_Exercise brief_. Which lines below mention "Testis"? Pick each one out.

+-------+

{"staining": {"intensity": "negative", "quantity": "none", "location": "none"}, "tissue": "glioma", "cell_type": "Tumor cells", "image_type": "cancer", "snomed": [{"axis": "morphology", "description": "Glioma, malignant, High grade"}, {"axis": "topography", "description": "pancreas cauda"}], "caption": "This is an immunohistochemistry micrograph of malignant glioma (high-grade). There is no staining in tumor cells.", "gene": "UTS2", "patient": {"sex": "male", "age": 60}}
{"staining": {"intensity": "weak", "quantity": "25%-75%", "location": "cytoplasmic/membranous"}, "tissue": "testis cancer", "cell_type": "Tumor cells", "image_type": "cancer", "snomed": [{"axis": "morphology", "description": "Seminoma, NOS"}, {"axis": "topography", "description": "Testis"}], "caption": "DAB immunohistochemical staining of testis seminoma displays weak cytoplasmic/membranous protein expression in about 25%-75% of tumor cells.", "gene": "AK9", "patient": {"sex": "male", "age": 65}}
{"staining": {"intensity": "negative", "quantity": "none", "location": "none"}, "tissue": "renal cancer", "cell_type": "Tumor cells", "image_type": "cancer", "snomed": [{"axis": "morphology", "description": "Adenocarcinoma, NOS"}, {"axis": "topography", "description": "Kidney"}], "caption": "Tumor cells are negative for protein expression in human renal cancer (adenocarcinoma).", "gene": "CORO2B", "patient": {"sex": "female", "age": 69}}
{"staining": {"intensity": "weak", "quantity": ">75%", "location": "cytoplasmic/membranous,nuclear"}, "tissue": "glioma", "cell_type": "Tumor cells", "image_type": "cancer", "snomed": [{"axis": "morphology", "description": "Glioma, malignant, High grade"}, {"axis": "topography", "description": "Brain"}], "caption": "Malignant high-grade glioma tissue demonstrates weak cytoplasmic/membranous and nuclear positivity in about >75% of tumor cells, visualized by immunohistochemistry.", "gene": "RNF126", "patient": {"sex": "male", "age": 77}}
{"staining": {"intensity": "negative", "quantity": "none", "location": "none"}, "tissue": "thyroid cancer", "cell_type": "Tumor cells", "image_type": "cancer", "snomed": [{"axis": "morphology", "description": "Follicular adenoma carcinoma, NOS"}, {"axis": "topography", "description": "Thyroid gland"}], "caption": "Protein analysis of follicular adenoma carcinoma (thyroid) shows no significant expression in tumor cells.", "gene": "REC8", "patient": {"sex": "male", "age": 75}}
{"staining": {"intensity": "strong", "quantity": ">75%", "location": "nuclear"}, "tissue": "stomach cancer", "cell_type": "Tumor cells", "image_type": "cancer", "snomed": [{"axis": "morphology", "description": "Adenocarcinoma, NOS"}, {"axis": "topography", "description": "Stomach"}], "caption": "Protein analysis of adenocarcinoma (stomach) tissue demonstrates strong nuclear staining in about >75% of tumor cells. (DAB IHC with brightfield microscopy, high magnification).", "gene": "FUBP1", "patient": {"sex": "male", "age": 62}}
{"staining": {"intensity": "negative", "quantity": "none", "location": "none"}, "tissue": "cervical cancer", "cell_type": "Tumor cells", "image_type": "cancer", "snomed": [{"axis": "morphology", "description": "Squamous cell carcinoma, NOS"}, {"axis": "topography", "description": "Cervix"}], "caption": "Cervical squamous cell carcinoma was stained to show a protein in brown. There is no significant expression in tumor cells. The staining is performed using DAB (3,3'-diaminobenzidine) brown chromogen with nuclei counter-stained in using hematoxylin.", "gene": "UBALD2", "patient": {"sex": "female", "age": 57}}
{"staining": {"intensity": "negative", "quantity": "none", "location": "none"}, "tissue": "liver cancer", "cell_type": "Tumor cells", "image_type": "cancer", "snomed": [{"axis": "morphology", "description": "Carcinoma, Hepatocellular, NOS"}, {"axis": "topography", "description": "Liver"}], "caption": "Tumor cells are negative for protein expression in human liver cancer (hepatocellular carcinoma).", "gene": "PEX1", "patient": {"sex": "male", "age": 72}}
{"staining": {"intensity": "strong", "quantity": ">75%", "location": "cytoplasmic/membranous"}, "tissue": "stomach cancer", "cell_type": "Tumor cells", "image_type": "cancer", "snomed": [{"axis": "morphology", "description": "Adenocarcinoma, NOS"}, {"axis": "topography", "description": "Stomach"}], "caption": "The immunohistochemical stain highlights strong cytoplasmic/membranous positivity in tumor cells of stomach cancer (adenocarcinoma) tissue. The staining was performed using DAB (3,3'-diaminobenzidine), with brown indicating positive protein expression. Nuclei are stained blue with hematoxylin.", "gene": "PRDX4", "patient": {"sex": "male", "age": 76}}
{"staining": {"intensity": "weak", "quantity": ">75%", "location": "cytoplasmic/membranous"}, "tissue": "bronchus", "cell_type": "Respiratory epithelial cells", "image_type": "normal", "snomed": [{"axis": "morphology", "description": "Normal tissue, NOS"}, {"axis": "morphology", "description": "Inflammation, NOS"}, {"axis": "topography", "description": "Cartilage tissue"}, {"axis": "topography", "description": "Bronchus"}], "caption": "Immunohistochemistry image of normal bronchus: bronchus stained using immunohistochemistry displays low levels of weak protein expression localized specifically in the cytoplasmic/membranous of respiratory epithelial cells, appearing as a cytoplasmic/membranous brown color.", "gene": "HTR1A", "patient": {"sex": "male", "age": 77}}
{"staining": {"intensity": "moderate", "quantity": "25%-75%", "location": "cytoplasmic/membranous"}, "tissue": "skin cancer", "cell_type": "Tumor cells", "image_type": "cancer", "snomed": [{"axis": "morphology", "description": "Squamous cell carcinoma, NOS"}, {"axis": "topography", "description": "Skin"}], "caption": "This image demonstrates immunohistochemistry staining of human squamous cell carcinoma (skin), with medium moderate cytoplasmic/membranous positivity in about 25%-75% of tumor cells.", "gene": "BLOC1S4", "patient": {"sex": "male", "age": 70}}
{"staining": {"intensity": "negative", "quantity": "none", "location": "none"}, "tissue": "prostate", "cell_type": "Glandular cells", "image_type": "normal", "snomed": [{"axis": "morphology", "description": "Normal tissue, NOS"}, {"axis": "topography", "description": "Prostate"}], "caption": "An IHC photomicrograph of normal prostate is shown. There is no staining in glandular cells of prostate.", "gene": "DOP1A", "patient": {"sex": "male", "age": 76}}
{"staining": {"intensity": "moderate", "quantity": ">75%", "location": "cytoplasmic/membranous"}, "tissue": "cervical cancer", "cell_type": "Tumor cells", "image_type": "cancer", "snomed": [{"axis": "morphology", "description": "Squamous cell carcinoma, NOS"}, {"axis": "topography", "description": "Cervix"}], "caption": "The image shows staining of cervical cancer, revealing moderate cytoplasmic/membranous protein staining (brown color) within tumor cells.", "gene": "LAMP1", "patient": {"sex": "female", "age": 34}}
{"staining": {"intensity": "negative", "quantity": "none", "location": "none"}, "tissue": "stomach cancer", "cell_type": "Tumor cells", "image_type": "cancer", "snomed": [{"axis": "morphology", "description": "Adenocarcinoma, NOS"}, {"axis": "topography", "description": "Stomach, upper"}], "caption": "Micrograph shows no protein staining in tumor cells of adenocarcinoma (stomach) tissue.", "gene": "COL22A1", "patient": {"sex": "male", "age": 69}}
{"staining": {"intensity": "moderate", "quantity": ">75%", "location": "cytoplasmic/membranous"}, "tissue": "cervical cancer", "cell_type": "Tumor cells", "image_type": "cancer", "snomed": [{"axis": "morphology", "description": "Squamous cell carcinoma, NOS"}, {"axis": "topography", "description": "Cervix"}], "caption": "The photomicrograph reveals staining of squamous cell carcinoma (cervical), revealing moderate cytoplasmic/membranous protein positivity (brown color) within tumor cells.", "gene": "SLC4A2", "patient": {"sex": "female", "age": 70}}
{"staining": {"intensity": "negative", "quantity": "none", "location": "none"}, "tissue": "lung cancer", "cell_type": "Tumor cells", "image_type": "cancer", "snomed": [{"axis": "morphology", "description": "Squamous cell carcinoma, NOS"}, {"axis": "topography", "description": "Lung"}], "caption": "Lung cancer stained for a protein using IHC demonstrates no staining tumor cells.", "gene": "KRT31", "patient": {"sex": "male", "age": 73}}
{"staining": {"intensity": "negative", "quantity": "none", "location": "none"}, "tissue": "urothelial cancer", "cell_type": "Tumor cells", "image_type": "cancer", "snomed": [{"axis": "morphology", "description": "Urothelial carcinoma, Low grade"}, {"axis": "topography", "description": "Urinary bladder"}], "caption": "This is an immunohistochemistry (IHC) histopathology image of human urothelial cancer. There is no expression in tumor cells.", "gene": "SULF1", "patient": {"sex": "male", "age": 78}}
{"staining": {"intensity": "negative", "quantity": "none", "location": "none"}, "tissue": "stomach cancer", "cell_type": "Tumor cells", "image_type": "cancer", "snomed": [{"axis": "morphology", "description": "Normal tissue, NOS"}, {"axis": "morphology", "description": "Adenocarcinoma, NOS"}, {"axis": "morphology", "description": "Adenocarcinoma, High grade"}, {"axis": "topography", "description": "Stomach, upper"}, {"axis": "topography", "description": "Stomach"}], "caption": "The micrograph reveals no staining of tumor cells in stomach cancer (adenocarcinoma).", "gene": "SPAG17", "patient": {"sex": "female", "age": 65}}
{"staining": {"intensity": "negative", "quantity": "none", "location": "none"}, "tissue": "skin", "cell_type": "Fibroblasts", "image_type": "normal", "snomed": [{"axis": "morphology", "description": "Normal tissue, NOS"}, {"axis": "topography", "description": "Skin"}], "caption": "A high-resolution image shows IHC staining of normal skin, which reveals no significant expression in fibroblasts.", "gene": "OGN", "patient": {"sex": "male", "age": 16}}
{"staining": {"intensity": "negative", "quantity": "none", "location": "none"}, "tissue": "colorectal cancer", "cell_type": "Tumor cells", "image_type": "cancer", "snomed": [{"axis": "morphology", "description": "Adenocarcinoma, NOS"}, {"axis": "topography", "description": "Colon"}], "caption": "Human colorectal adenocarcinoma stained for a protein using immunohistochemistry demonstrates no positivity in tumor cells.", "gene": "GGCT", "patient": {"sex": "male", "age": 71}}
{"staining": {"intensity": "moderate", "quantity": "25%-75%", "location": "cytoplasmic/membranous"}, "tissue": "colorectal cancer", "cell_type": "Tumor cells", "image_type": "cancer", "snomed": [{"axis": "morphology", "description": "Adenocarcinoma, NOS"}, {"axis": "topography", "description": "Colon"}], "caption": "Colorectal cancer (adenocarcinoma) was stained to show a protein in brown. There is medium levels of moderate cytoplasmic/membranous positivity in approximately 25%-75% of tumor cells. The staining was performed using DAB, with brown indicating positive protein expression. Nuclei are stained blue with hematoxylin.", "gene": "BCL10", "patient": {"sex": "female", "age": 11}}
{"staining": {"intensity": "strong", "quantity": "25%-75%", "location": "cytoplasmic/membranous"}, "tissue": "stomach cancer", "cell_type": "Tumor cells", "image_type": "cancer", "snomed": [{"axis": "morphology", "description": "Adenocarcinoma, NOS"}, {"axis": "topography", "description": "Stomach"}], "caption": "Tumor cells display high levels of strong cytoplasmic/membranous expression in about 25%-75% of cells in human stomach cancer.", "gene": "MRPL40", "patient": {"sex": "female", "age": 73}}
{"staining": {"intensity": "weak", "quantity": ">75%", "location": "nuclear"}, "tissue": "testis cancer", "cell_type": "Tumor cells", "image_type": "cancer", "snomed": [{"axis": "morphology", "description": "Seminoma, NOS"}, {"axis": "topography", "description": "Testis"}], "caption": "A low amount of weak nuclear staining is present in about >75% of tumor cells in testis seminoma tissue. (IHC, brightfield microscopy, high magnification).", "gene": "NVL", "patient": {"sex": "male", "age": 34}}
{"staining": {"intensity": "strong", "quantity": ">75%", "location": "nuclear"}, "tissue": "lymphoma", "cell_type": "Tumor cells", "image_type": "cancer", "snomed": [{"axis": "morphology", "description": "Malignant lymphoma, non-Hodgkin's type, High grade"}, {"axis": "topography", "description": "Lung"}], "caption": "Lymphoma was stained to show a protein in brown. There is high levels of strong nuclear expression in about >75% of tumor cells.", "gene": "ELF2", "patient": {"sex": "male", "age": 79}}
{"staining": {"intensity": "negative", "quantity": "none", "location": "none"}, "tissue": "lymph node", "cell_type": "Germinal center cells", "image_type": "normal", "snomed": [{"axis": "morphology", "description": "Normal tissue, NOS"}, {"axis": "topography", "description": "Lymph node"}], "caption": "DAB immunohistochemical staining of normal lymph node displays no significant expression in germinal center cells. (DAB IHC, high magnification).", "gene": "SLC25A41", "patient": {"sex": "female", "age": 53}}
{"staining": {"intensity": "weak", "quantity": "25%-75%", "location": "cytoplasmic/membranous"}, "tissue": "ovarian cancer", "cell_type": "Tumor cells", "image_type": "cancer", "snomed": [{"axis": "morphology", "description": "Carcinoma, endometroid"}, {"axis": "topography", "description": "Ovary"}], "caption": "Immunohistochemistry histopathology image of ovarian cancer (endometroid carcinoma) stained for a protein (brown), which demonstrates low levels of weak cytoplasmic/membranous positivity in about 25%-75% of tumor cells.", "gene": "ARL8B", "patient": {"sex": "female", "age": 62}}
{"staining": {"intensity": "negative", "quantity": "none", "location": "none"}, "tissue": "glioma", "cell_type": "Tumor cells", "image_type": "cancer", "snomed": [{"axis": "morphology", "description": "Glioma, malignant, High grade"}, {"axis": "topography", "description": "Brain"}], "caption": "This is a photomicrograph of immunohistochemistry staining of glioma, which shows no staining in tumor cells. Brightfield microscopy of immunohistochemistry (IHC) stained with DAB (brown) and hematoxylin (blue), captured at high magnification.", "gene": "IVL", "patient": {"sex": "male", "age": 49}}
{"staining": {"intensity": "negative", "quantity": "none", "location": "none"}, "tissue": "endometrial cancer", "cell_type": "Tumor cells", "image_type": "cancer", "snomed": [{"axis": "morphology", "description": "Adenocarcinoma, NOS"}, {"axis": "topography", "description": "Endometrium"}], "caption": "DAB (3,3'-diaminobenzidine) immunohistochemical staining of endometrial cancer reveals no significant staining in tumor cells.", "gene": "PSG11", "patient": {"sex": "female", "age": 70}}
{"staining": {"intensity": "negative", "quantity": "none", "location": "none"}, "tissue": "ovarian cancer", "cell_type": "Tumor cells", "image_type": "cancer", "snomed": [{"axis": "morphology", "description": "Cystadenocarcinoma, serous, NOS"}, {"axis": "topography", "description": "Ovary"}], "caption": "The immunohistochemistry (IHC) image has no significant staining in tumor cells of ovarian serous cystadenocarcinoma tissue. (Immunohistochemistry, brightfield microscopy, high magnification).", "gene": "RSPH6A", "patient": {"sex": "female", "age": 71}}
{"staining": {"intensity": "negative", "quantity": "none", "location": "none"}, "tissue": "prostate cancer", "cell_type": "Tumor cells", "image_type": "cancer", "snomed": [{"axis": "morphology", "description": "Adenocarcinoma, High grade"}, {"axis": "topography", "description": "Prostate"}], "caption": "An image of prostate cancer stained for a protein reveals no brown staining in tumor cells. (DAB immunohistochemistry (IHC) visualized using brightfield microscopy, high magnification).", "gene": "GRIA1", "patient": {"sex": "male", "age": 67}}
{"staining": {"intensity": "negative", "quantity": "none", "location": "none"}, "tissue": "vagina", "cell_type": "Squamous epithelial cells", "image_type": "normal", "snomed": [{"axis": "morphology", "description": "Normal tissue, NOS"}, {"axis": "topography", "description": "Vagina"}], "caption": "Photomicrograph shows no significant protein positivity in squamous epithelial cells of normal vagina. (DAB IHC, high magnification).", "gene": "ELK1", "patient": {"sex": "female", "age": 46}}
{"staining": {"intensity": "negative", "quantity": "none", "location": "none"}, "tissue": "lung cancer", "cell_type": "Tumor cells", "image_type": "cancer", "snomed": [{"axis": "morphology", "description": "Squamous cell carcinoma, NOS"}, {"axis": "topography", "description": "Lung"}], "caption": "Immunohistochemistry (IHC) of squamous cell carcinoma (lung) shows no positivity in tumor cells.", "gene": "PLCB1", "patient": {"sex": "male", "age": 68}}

+-------+

_Exercise response_.
{"staining": {"intensity": "weak", "quantity": "25%-75%", "location": "cytoplasmic/membranous"}, "tissue": "testis cancer", "cell_type": "Tumor cells", "image_type": "cancer", "snomed": [{"axis": "morphology", "description": "Seminoma, NOS"}, {"axis": "topography", "description": "Testis"}], "caption": "DAB immunohistochemical staining of testis seminoma displays weak cytoplasmic/membranous protein expression in about 25%-75% of tumor cells.", "gene": "AK9", "patient": {"sex": "male", "age": 65}}
{"staining": {"intensity": "weak", "quantity": ">75%", "location": "nuclear"}, "tissue": "testis cancer", "cell_type": "Tumor cells", "image_type": "cancer", "snomed": [{"axis": "morphology", "description": "Seminoma, NOS"}, {"axis": "topography", "description": "Testis"}], "caption": "A low amount of weak nuclear staining is present in about >75% of tumor cells in testis seminoma tissue. (IHC, brightfield microscopy, high magnification).", "gene": "NVL", "patient": {"sex": "male", "age": 34}}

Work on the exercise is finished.